[ovs-dev,RFC] dpcls: Avoid one 8-byte chunk in subtable mask.

From: Jarno Rajahalme [mailto:jarno@ovn.org]

Thanks Jarno, we’ve just posted a new patch based on your feedback.

Regards,
Antonio

From: Jarno Rajahalme [mailto:jarno@ovn.org]

Sent: Wednesday, January 4, 2017 1:41 AM
To: Fischetti, Antonio <antonio.fischetti@intel.com>
Cc: dev@openvswitch.org; Bodireddy, Bhanuprakash <bhanuprakash.bodireddy@intel.com>
Subject: Re: [PATCH RFC] dpcls: Avoid one 8-byte chunk in subtable mask.


On Dec 22, 2016, at 4:02 AM, Fischetti, Antonio <antonio.fischetti@intel.com<mailto:antonio.fischetti@intel.com>> wrote:

Thanks Jarno for your feedback, please find below my replies inline.


-----Original Message-----
From: Jarno Rajahalme [mailto:jarno@ovn.org]

Sent: Tuesday, December 20, 2016 11:23 PM
To: Fischetti, Antonio <antonio.fischetti@intel.com<mailto:antonio.fischetti@intel.com>>
Cc: <dev@openvswitch.org<mailto:dev@openvswitch.org>> <dev@openvswitch.org<mailto:dev@openvswitch.org>>; Bodireddy, Bhanuprakash
<bhanuprakash.bodireddy@intel.com<mailto:bhanuprakash.bodireddy@intel.com>>
Subject: Re: [PATCH RFC] dpcls: Avoid one 8-byte chunk in subtable mask.
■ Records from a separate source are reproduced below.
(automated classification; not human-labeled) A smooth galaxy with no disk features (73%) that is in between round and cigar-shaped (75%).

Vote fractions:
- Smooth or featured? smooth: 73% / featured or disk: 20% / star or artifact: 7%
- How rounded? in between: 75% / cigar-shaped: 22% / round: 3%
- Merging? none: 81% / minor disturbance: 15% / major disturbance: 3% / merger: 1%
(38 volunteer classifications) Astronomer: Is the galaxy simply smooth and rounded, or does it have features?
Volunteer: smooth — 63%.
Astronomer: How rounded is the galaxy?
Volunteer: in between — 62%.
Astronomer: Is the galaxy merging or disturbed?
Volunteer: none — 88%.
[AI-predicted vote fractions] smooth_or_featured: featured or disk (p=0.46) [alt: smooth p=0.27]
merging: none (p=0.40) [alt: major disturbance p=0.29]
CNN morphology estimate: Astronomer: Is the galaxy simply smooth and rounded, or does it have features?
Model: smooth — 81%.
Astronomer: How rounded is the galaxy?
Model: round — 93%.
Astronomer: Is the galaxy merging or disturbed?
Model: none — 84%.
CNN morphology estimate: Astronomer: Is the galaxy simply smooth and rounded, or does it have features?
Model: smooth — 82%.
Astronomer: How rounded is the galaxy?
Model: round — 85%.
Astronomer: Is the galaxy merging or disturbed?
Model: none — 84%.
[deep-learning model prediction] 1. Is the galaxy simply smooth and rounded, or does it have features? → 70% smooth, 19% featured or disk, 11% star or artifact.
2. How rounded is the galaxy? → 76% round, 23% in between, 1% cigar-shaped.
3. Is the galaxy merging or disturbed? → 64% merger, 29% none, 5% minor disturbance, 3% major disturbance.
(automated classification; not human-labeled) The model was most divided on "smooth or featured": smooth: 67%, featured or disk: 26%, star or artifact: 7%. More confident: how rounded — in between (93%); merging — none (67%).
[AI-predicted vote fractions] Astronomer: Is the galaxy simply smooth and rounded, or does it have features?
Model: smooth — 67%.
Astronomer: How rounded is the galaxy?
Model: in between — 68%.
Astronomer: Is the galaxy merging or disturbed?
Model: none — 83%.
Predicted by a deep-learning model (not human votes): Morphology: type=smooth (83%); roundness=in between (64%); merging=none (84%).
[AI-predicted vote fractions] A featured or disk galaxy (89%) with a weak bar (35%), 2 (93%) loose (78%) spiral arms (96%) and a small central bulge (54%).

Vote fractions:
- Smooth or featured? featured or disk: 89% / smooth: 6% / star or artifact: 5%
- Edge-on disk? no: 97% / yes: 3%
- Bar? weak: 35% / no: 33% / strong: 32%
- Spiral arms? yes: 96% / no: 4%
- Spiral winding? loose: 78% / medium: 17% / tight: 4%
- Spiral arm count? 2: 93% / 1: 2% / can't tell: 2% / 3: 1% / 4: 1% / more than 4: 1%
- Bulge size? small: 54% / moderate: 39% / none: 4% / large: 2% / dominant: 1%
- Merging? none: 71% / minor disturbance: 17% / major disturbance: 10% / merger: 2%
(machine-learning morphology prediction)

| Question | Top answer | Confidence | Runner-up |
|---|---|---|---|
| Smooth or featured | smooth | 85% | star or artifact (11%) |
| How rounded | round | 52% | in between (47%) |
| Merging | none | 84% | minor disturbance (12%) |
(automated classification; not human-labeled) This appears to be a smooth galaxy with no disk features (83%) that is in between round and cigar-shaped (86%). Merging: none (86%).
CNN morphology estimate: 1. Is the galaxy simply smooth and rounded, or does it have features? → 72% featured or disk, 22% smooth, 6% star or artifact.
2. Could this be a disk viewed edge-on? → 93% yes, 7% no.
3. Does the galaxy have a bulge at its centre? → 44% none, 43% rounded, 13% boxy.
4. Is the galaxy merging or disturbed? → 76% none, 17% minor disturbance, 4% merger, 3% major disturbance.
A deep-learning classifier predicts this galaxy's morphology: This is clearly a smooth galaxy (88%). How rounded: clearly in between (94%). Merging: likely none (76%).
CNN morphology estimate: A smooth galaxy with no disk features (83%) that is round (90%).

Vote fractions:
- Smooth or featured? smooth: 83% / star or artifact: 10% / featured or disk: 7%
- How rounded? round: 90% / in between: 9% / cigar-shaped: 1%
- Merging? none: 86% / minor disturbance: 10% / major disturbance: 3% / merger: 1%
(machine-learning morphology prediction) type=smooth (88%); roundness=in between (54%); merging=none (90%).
On Dec 19, 2016, at 2:43 PM, antonio.fischetti@intel.com<mailto:antonio.fischetti@intel.com> wrote:

This patch skips the chunk comprising of dp_hash and in_port in the
subtable mask when the dpcls refers to a physical port.  This will
slightly speed up the hash computation as one expensive function call
to hash_add64() can be skipped.

Do you have any performance test results to share?
[Antonio F]
We got a performance improvement of approx. ~4-5% with the following tests.
We used commit ID: ba7283e97fe80920a222249eb9f6f4211ccb4ccf
and IXIA Generator: monodir. traffic with 64 bytes packets
:::::::::::::::::::::::::::::::::::::::::::::::::::::::::::::::::::::::::::::::

Test 1.
-------
Flow: in_port=1 actions=output:2

Case 1a. Original + Emc disabled:                                                7.40 Mpps
Case 1b. Original + Emc dis. + this patch:   7.76 Mpps             => +0.36 Mpps (4.9%)


Test 2.
-------
Flow: ip,nw_src=1.1.1.1,nw_dst=11.11.11.11 actions=output:2

Case 2a. Original + Emc disabled:                                                6.83 Mpps
Case 2b. Original + Emc dis. + this patch:   7.10 Mpps             => +0.27 Mpps (4.0%)


Test 3.
-------
Flow: dl_vlan=5 actions=output:2

Case 3a. Original + Emc disabled:                                                7.47 Mpps
Case 3b. Original + Emc dis. + this patch:   7.76 Mpps             => +0.29 Mpps (3.9%)


Test 4.
-------
4 IXIA streams mixed up with the same percentage.
Flows to catch all IXIA streams:
ip,nw_src=1.1.1.1,nw_dst=11.11.11.11 actions=output:2
ip,nw_dst=22.22.22.22 actions=output:2
tcp,nw_dst=33.33.33.33,tp_dst=4369 actions=output:2
dl_vlan=5 actions=output:2

Case 4a. Original + Emc disabled:                                                3.9 Mpps
Case 4b. Original + Emc dis. + this patch:   4.1 Mpps               => +0.2 Mpps (5.1%)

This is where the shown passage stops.